Task requirements -
Please leave out pictures and print exactly the lines from the one that has "venta del mismo" through the last line of the material below.

Records for this task -
--------

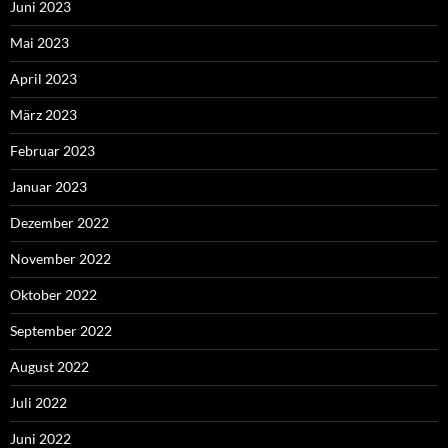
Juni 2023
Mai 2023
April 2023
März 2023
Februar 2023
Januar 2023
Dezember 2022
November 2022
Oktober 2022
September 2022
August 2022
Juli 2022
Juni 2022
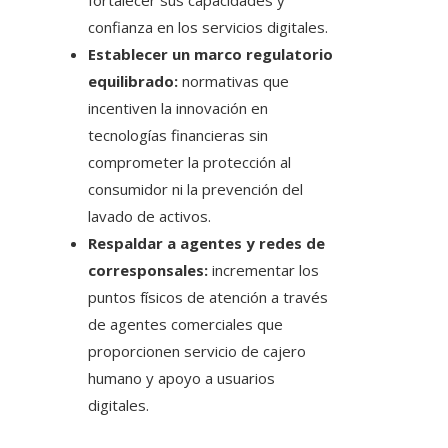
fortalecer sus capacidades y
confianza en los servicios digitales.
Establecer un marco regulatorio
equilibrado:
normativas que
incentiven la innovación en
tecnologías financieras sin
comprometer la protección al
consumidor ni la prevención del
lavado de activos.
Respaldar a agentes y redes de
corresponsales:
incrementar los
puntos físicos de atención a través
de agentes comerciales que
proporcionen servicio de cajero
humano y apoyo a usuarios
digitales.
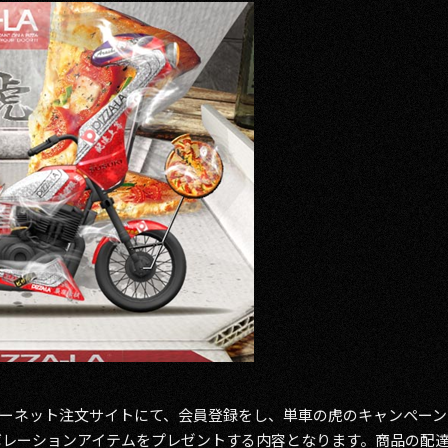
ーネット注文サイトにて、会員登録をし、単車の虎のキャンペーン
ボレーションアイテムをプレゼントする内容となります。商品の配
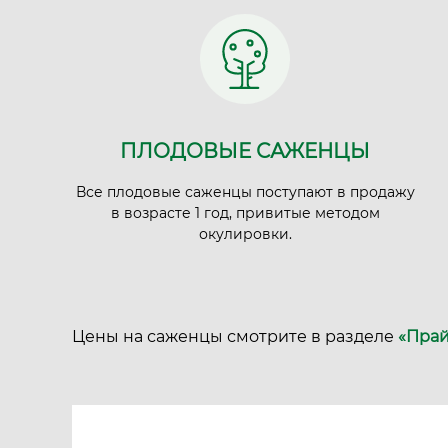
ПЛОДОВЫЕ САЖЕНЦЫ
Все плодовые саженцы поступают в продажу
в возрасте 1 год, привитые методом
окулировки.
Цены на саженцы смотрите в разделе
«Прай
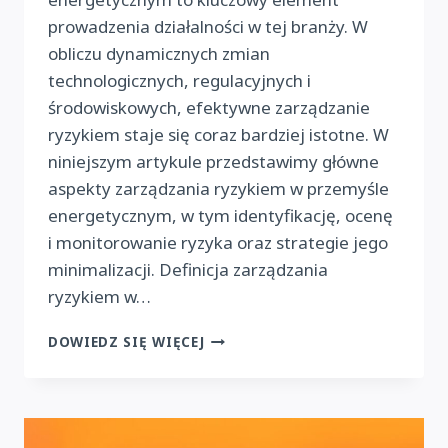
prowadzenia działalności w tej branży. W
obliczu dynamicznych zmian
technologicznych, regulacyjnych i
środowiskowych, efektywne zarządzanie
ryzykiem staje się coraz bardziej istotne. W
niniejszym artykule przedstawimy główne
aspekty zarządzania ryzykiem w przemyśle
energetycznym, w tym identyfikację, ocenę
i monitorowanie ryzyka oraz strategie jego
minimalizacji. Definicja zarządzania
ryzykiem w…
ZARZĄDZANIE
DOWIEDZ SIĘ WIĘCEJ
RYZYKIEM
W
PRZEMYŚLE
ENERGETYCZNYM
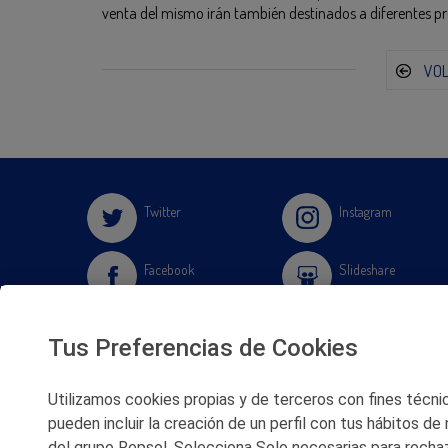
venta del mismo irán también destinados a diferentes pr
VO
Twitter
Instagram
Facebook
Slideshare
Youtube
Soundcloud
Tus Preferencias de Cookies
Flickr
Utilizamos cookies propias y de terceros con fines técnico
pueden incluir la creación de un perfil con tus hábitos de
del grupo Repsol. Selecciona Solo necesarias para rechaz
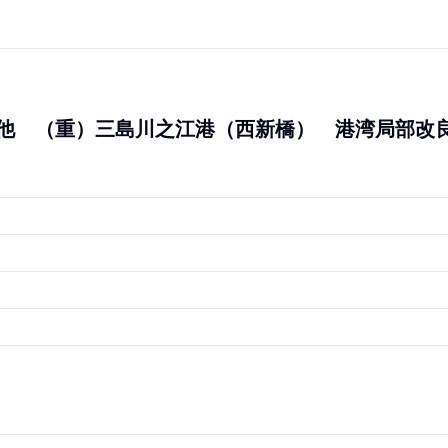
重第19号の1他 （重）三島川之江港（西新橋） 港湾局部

--------

Solution for this exercise -
venta del mismo irán también destinados a diferentes pr
VO
Twitter
Instagram
Facebook
Slideshare
Youtube
Soundcloud
Tus Preferencias de Cookies
Flickr
Utilizamos cookies propias y de terceros con fines técnico
pueden incluir la creación de un perfil con tus hábitos de
del grupo Repsol. Selecciona Solo necesarias para rechaz
重第19号の1他 （重）三島川之江港（西新橋） 港湾局部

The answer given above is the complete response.